Recently authored the Universal Declaration of Rights, which includes and builds on U. N. Declaration of Human Rights and U. S. Bill of Rights, but adds rights for animals and nature, and includes declaration of interdependence, recognizing our dependence on nature and the fact that human rights are not possible to sustain without protecting nature, in view of the current environmental crisis. Also includes right to eat, work, breathe clean air, drink clean water. This document will be useful for people in the Middle East to use in view of current up-risings. It protects voting rights in view of recent attempts to disenfranchise poor, students, and minorities in U.S. Thus, it is a modernized version of U. S. Bill of Rights and U. N. Declaration of Human Rights. This can be sent to any interested parties on request.

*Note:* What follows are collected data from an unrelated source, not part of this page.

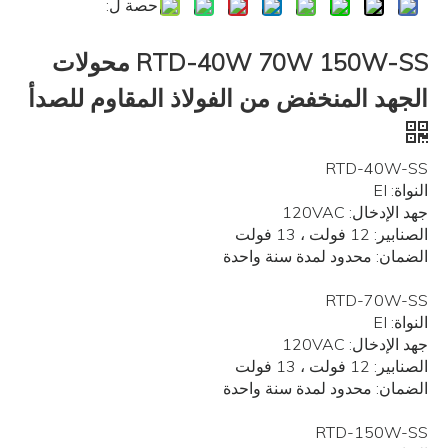
حصة ل:
RTD-40W 70W 150W-SS محولات
الجهد المنخفض من الفولاذ المقاوم للصدأ
RTD-40W-SS
النواة: EI
جهد الإدخال: 120VAC
الصنابير: 12 فولت ، 13 فولت
الضمان: محدود لمدة سنة واحدة
RTD-70W-SS
النواة: EI
جهد الإدخال: 120VAC
الصنابير: 12 فولت ، 13 فولت
الضمان: محدود لمدة سنة واحدة
RTD-150W-SS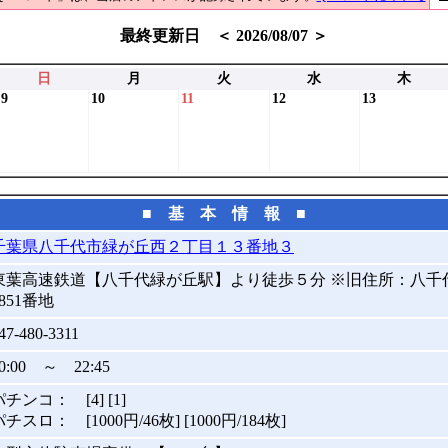
最終更新日 ＜ 2026/08/07 ＞
日
月
火
水
木
9
10
11
12
13
■ 基 本 情 報 ■
千葉県八千代市緑が丘西２丁目１３番地３
東葉高速鉄道【八千代緑が丘駅】より徒歩５分 ※旧住所：八千
1851番地
47-480-3311
0:00 ～ 22:45
パチンコ： [4] [1]
チスロ： [1000円/46枚] [1000円/184枚]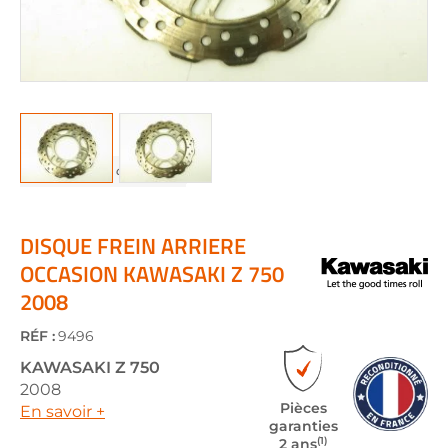
Skip
to
the
DISQUE FREIN ARRIERE
beginning
OCCASION KAWASAKI Z 750
of
2008
the
images
gallery
RÉF :
9496
KAWASAKI
Z 750
2008
Pièces
En savoir +
garanties
(1)
2 ans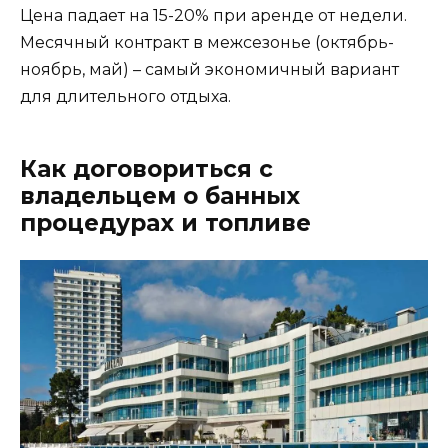
Цена падает на 15-20% при аренде от недели.
Месячный контракт в межсезонье (октябрь-
ноябрь, май) – самый экономичный вариант
для длительного отдыха.
Как договориться с
владельцем о банных
процедурах и топливе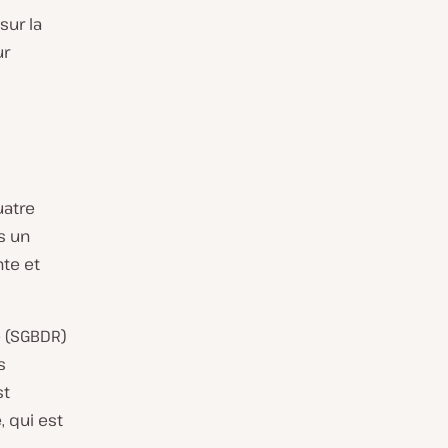
sur la
ur
atre
s un
te et
e (SGBDR)
s
st
 qui est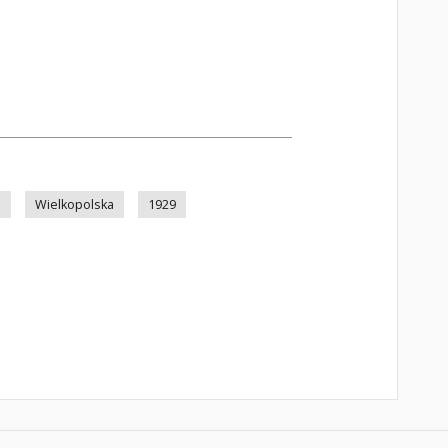
n
Wielkopolska
1929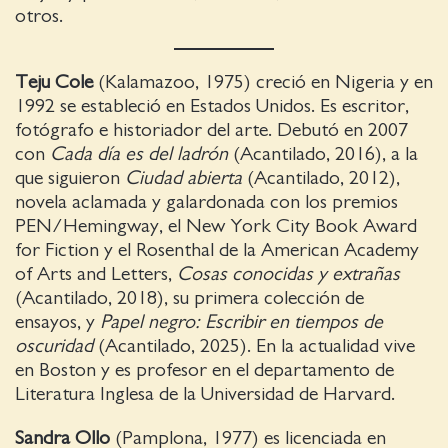
otros.
Teju Cole
(Kalamazoo, 1975) creció en Nigeria y en
1992 se estableció en Estados Unidos. Es escritor,
fotógrafo e historiador del arte. Debutó en 2007
con
Cada día es del ladrón
(Acantilado, 2016), a la
que siguieron
Ciudad abierta
(Acantilado, 2012),
novela aclamada y galardonada con los premios
PEN/Hemingway, el New York City Book Award
for Fiction y el Rosenthal de la American Academy
of Arts and Letters,
Cosas conocidas y extrañas
(Acantilado, 2018), su primera colección de
ensayos, y
Papel negro: Escribir en tiempos de
oscuridad
(Acantilado, 2025). En la actualidad vive
en Boston y es profesor en el departamento de
Literatura Inglesa de la Universidad de Harvard.
Sandra Ollo
(Pamplona, 1977) es licenciada en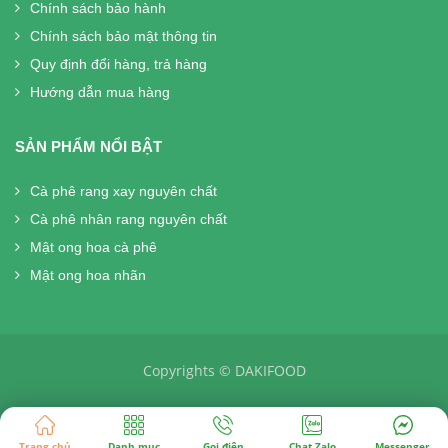
Chính sách bảo hành
Chính sách bảo mật thông tin
Quy định đổi hàng, trả hàng
Hướng dẫn mua hàng
SẢN PHẨM NỔI BẬT
Cà phê rang xay nguyên chất
Cà phê nhân rang nguyên chất
Mật ong hoa cà phê
Mật ong hoa nhãn
Copyrights © DAKIFOOD
Trang chủ
Danh mục
Gọi điện
Chat Zalo
Messenger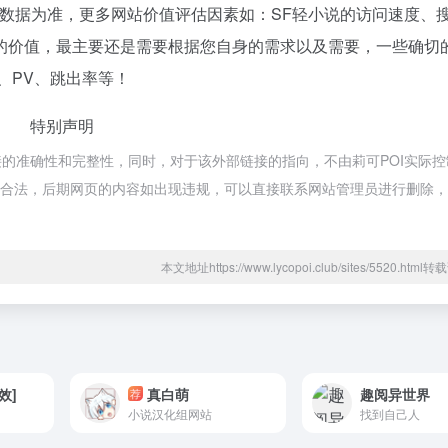
站数据为准，更多网站价值评估因素如：SF轻小说的访问速度、
的价值，最主要还是需要根据您自身的需求以及需要，一些确切
、PV、跳出率等！
特别声明
接的准确性和完整性，同时，对于该外部链接的指向，不由莉可POI实际
属于合规合法，后期网页的内容如出现违规，可以直接联系网站管理员进行删除
本文地址https://www.lycopoi.club/sites/5520.htm
效]
真白萌
趣阅异世界
荐
小说汉化组网站
找到自己人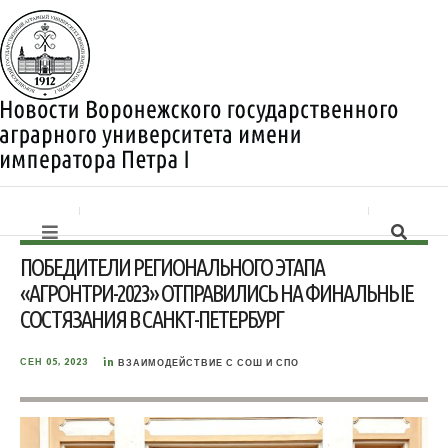
ПОБЕДИТЕЛИ РЕГИОНАЛЬНОГО ЭТАПА
«АГРОНТРИ-2023» ОТПРАВИЛИСЬ НА ФИНАЛЬНЫЕ
СОСТЯЗАНИЯ В САНКТ-ПЕТЕРБУРГ
in
СЕН 05, 2023
ВЗАИМОДЕЙСТВИЕ С СОШ И СПО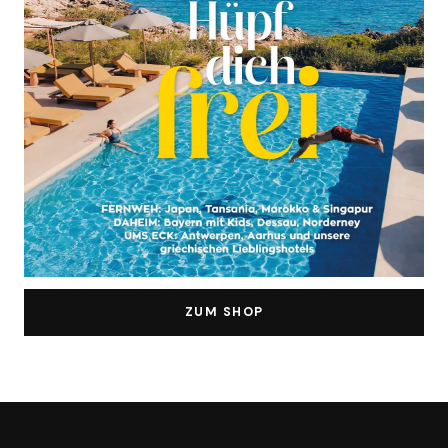
ZUM SHOP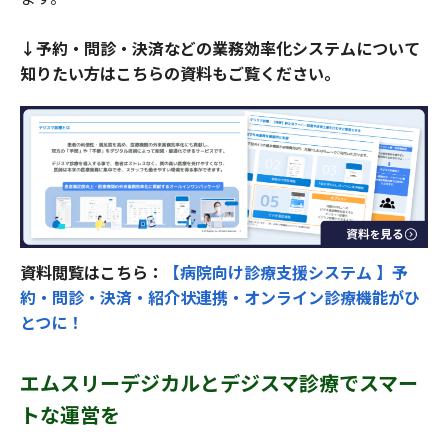
↓予約・問診・決済などの業務効率化システムについて
知りたい方はこちらの資料もご覧ください。
資料閲覧はこちら：
【病院向け診療支援システム 】予
約・問診・決済・紹介状連携・オンライン診療機能がひ
とつに！
エムスリーデジカルとデジスマ診療でスマー
トな運営を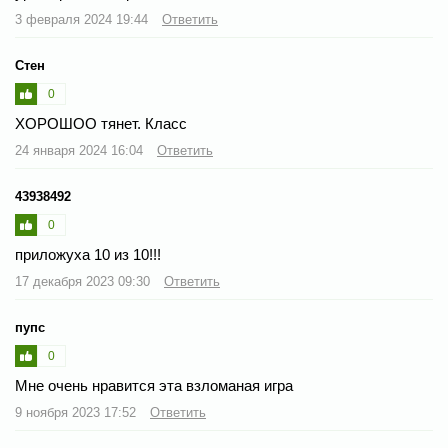
3 февраля 2024 19:44
Ответить
Стен
0
ХОРОШОО тянет. Класс
24 января 2024 16:04
Ответить
43938492
0
приложуха 10 из 10!!!
17 декабря 2023 09:30
Ответить
пупс
0
Мне очень нравится эта взломаная игра
9 ноября 2023 17:52
Ответить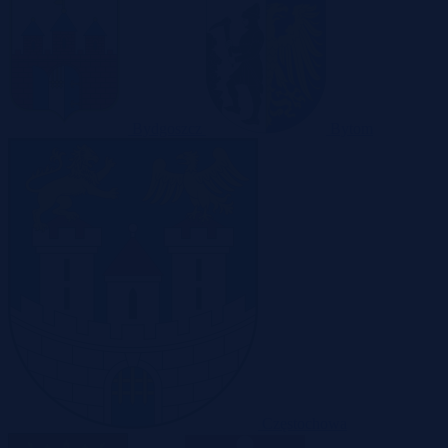
Bydgoszcz
Bytom
Częstochowa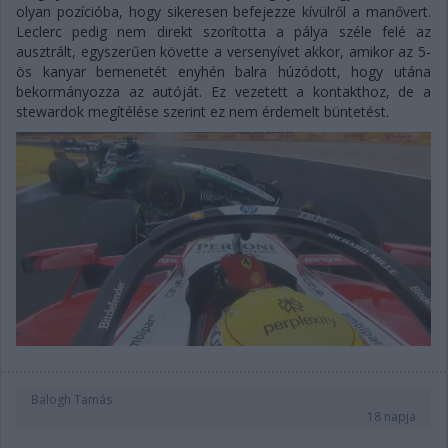
olyan pozícióba, hogy sikeresen befejezze kívülről a manővert.
Leclerc pedig nem direkt szorította a pálya széle felé az
ausztrált, egyszerűen követte a versenyívet akkor, amikor az 5-
ös kanyar bemenetét enyhén balra húzódott, hogy utána
bekormányozza az autóját. Ez vezetett a kontakthoz, de a
stewardok megítélése szerint ez nem érdemelt büntetést.
Balogh Tamás
18 napja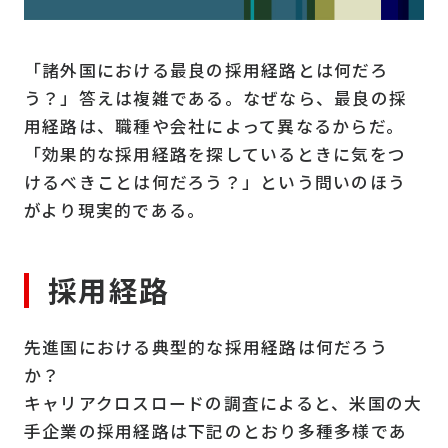
「諸外国における最良の採用経路とは何だろ
う？」答えは複雑である。なぜなら、最良の採
用経路は、職種や会社によって異なるからだ。
「効果的な採用経路を探しているときに気をつ
けるべきことは何だろう？」という問いのほう
がより現実的である。
採用経路
先進国における典型的な採用経路は何だろう
か？
キャリアクロスロードの調査によると、米国の大
手企業の採用経路は下記のとおり多種多様であ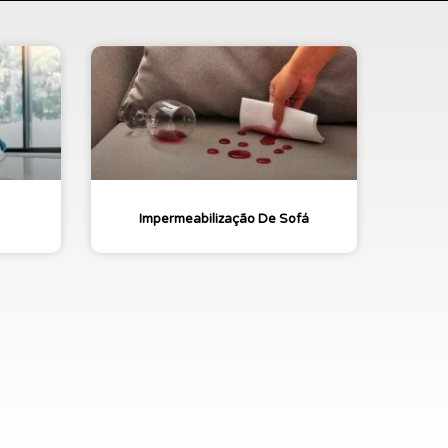
Impermeabilização De Sofá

Current or past member of or donor to the following environmental organizations (this is not a comprehensive list):

World Wildlife Fund, The Nature Conservancy, Sierra Club, Natural Resources Defense Council, Worldwatch Institute, Earth Island Institute, Rainforest Action Network, International Rivers, Amazon Watch, Population Connection (formerly Zero Population Growth), Ecocity Builders, Muir Heritage Land Trust, Sea Turtle Restoration Project, SPAWN (Salmon Protection And Watershed Network), Wild Equity Institute, Nature in the City, Planned Parenthood, Center for Biodiversity, Save Mount Diablo, Ruckus Society, Green Policy Institute, National and Golden Gate Audubon Societies, Global Footprint Network, National Wilderness Society, California Wilderness Coalition, Center for Environmental Health, Save the Redwoods League, Greenbelt Alliance, East Bay Parks Foundation, Save the Bay, Red Panda Network, Interfaith Power and Light, Greenpeace, Friends of the Earth, Defenders of Wildlife, Jane Goodall Institute, Union of Concerned Scientists, Environmental Defense Fund, Environmental Protection Education Center, Rainforest Foundation.

Current projects that are goals in going to the conference: Save biodiversity and help stop the crisis of human-caused species extinction, which is currently over one thousand times the normal background extinction rate, and involves loss of habitats such as rainforests and coral reefs.

Helped stabilize world climate and stop global climatic disruption. Work for an international treaty involving all nations with nuclear weapons or a desire to acquire them to have all nuclear-armed nations to reduce their stockpiles of nuclear weapons in a fair way, and have nations without them agree not to acquire them. This is to include inspections and verification.